On Feb. 22, the U.S. International Trade Commission announced a negative determination in its final phase of anti-dumping and countervailing duties investigation against truck and bus tires from China. This means no duties will be enacted on truck and bus tires from China.
The determination was made when the ITC determined that the U.S. industry is “not materially injured or threatened with material injury by reason of imports of truck and bus tires from China that the U.S. Department of Commerce (DOC) has determined are subsidized and sold in the United States at less than fair value.” The decision came from a 2:3 vote by ITC officials. More information on the decision will be made available in the ITC’s March 15 report.
The DOC originally found that there was in fact dumping of tires by Chinese manufacturers. Both mandatory respondents Prinx Chengshan (Shandong) Tire Co. Ltd. and Double Coin Holdings Ltd., which operates the North American subsidiary China Manufacturers Alliance (CMA), were issued a dumping margin of 9%. Non-selected respondents also received a rate of 9% and all other producers/exporters in China that are part of the China-wide entity received a rate of 22.57%.
Imports of truck and bus tires from China were estimated at about $1.07 billion in 2015, according to U.S. official data. CVD rates for truck and bus tires imported from China have been up and down throughout the investigation due to ministerial errors. Double Coin’s final countervailing duty rate was 20.98%, Guizhou’s duty rate was 63.34%, and the rate for all other producers/exporters was 42.16%.
The decision to not hit Chinese truck and bus tires with CVD or AD duties comes with mixed feelings from those involved in the tire industry. The United Steelworkers union, which launched the petition against TBR tires from China last year, announced its disappointment with the result. Retread industry associations also expressed concern and disappointment.
“The ITC Commissioners made a huge mistake,” said USW International President Leo W. Gerard. “While the Department of Commerce identified subsidies of up to more than 60% and dumping of up to almost 23%, the ITC failed to support relief for the injured workers. That simply ignores the facts and the harm that Chinese unfairly-traded exports have caused the workers.”
Harvey Brodsky, consulting director for the Retread Tire Association (RTA), echoed Gerard’s concerns, adding, “When [the ITC] found no harm, was that a comprehensive understanding of the industry? Most often the analysis of whether ‘harm’ is caused by the dumping of tires into the market takes into account only the impact on new tire manufacturers, but ignores the retreading industry, which one could argue bears the brunt of the harm caused by this practice.”
In a statement released by Tire Retread & Repair Information Bureau (TRIB), the association called for more education on the value of retreaded tires. “Thousands of U.S. jobs in the retreading and related industries are being threatened by dumping and unfair subsidies on truck and bus tires produced in China.
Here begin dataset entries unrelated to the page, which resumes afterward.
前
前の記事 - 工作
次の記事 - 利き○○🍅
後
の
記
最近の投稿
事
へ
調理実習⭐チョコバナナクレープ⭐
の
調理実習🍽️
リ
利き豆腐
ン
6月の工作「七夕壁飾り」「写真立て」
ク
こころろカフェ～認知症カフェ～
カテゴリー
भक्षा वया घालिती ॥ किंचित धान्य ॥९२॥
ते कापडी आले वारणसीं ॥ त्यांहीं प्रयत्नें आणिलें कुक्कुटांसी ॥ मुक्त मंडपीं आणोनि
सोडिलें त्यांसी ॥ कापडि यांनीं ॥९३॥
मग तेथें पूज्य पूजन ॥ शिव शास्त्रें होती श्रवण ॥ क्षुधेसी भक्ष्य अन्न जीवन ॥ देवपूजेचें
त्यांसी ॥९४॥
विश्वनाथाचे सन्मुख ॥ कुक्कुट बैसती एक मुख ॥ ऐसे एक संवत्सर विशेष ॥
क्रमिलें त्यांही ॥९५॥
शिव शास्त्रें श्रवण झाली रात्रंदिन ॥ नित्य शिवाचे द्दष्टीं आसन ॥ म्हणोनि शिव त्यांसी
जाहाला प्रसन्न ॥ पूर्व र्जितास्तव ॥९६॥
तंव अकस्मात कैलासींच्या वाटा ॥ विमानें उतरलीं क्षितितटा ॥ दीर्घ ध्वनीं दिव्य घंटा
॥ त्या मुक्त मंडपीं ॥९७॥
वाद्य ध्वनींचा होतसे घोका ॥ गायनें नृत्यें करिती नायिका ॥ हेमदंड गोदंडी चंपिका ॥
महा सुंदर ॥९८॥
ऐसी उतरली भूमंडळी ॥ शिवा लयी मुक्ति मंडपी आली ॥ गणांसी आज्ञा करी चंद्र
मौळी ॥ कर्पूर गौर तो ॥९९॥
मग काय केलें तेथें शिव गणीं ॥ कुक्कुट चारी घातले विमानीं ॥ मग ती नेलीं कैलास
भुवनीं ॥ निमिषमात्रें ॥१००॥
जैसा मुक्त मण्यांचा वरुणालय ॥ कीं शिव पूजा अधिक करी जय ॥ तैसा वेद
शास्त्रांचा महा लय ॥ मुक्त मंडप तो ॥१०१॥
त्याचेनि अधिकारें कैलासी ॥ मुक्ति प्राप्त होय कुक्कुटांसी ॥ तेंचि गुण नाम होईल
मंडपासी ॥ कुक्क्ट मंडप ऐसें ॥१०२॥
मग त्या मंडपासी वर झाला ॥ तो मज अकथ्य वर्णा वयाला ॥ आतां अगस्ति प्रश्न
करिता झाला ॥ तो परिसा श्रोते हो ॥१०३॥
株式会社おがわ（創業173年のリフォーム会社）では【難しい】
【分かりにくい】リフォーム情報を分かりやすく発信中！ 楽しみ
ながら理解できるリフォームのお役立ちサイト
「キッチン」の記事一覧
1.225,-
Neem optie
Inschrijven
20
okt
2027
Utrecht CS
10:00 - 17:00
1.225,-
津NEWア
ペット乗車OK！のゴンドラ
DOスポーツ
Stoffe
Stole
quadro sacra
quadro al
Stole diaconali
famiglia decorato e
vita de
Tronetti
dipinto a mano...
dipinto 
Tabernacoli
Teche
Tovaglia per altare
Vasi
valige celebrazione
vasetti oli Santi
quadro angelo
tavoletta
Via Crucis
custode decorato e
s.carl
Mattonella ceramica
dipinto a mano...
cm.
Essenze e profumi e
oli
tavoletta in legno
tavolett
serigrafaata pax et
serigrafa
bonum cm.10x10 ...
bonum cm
The retread industry will continue to focus on delivering superior products to all customers and providing the best cost-per-mile savings while maintaining massive environmental benefits delivered through the retreading process.”
RTA hopes industry action will influence the ITC to change its decision. “To our members, we urge you to come together and we’ll be happy to spearhead the movement to bring this to the attention of the authorities, and to reconsider before they make a move that could damage the truck and bus tire retread industry in North America,” Brodsky said.
Pleased with the decision are the tire companies who would have been affected by the tariffs, including Cooper Tire & Rubber Co. and CMA/Double Coin.
“The industry has made record profits for the last decade, profits that have rivaled internet company profits and in addition to that, if the tariffs were implemented the only people to suffer would be the end-user because there is no additional capacity available in the United States to come anywhere near being able to supply the demand in the U.S,” CMA’s Walt Weller, senior vice president,told Tire Review.
In the last few years there have been no new truck tire plants built in the U.S. from domestic manufacturers (Goodyear Tire & Rubber Co. or Cooper Tire & Rubber Co.). However, Japan’s Yokohama Tire Corp. started production at its truck tire facility in Mississippi in 2016 and Continental Tire the Americas (a subsidiary of Germany’s Continental AG) plans to start production at its truck tire facility in Mississippi in 2018.